Dungeonscape
- Author: Jason Bulmahn and Rich Burlew
- Cover artist: Michael Komarck
- Subject: Roleplaying games
- Genre: Fantasy
- Publisher: Wizards of the Coast
- Publication date: February 2007
- Pages: 160
- ISBN: 978-0-7869-4118-6

= Dungeonscape =

2007 role-playing game supplement

Dungeonscape is a supplement for the 3.5 edition of Dungeons & Dragons.

==Contents==
Dungeonscape focuses on the finer points of the dungeon, the medium for adventure and danger in the Dungeons & Dragons game.

Dungeon masters may use this supplement to include new traps, monsters, descriptions, and rules for older dungeon-related errata.

Players may use the information in this book to shape their characters for the dungeon, including new feats, skills, prestige classes, and equipment.

Dungeonscape introduces a new base character class, the factotum (previously known as the journeyman), which uses an ability called "inspiration" to perform action such as to cast spells, master any skill, take extra actions, make sneak attacks, and attack with weapons. Other features of the class include trapfinding, the ability to heal other characters, and turn undead.

The book adds at least one alternative class ability to each of the standard D&D classes, designed to make a character better at dealing with situations encountered in dungeons. The book also provides new feats, new alchemical and magical items, and also new gear options, many of which were adapted from older supplements such as the Dungeoneer's Survival Guide.

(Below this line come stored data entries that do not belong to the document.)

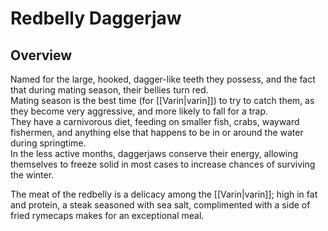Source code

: # Redbelly Daggerjaw

## Overview

Named for the large, hooked, dagger-like teeth they possess, and the fact that during mating season, their bellies turn red.  
Mating season is the best time (for [[Varin|varin]]) to try to catch them, as they become very aggressive, and more likely to fall for a trap.  
They have a carnivorous diet, feeding on smaller fish, crabs, wayward fishermen, and anything else that happens to be in or around the water during springtime.  
In the less active months, daggerjaws conserve their energy, allowing themselves to freeze solid in most cases to increase chances of surviving the winter.  
  
The meat of the redbelly is a delicacy among the [[Varin|varin]]; high in fat and protein, a steak seasoned with sea salt, complimented with a side of fried rymecaps makes for an exceptional meal.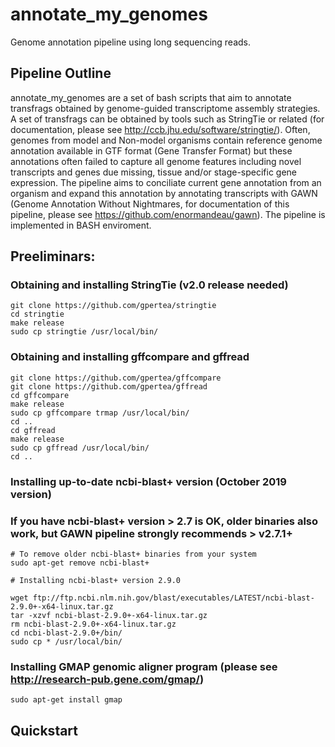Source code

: # annotate_my_genomes
Genome annotation pipeline using long sequencing reads.

## Pipeline Outline

annotate_my_genomes are a set of bash scripts that aim to annotate transfrags obtained by genome-guided transcriptome assembly strategies. A set of transfrags can be obtained by tools such as StringTie or related (for documentation, please see http://ccb.jhu.edu/software/stringtie/). Often, genomes from model and Non-model organisms contain reference genome annotation available in GTF format (Gene Transfer Format) but these annotations often failed to capture all genome features including novel transcripts and genes due missing, tissue and/or stage-specific gene expression. The pipeline aims to conciliate current gene annotation from an organism and expand this annotation by annotating transcripts with GAWN (Genome Annotation Without Nightmares, for documentation of this pipeline, please see https://github.com/enormandeau/gawn). 
The pipeline is implemented in BASH enviroment.

## Preeliminars:
### Obtaining and installing StringTie (v2.0 release needed)

```
git clone https://github.com/gpertea/stringtie
cd stringtie
make release
sudo cp stringtie /usr/local/bin/
```
### Obtaining and installing gffcompare and gffread

```
git clone https://github.com/gpertea/gffcompare
git clone https://github.com/gpertea/gffread
cd gffcompare
make release
sudo cp gffcompare trmap /usr/local/bin/
cd ..
cd gffread
make release
sudo cp gffread /usr/local/bin/
cd ..
```
### Installing up-to-date ncbi-blast+ version (October 2019 version)
### If you have ncbi-blast+ version > 2.7 is OK, older binaries also work, but GAWN pipeline strongly recommends > v2.7.1+

```
# To remove older ncbi-blast+ binaries from your system 
sudo apt-get remove ncbi-blast+

# Installing ncbi-blast+ version 2.9.0

wget ftp://ftp.ncbi.nlm.nih.gov/blast/executables/LATEST/ncbi-blast-2.9.0+-x64-linux.tar.gz
tar -xzvf ncbi-blast-2.9.0+-x64-linux.tar.gz
rm ncbi-blast-2.9.0+-x64-linux.tar.gz
cd ncbi-blast-2.9.0+/bin/
sudo cp * /usr/local/bin/ 
```
### Installing GMAP genomic aligner program (please see http://research-pub.gene.com/gmap/)

```
sudo apt-get install gmap
```

## Quickstart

The book also includes three prestige classes: the beast heart adept, which combines a druid's affinity for animals with similar skills to harness and befriend monsters; the trapsmith, a master of dealing with and placing magical and mechanical traps; and the dungeon lord, who has a variety of powerful abilities while in the character's own dungeon.

Dungeonscape has an entire chapter devoted to traps, devoted mostly to encounter traps, which function more like combat encounters - a concept introduced in Secrets of Xen'drik. Also included are rules to present high level standard traps, and information on how to design complex traps and other hazards.

The book also focuses on designing traditional dungeons, and stranger locations as well, and gives ideas on both mundane and unusual things to include in a dungeon. The book features monsters, including the ascomoid and rot grub swarm, and templates to import them into a dungeon or make them more deadly inhabitants.

==Publication history==
Dungeonscape was released in February 2007, and was written by Jason Bulmahn and Rich Burlew. Cover art was by Michael Komarck, with interior art by Steven Belledin, Miguel Coimbra, Daarken, Wayne England, Emily Fiegenschuh, Carl Frank, Brian Hagan, Jon Hodgson, Ralph Horsley, Warren Mahy, Torstein Nordstrand, David Roach, and Franz Vohwinkel.

Bulmahn used the Tomb of Horrors module, as well as Indiana Jones, as inspiration for some of the traps in Dungeonscape. When deciding on equipment options for the book, the designers tried to focus on noncombat utility, and added items that help an adventurer deal with the sort of physical obstructions that are commonly found in dungeons.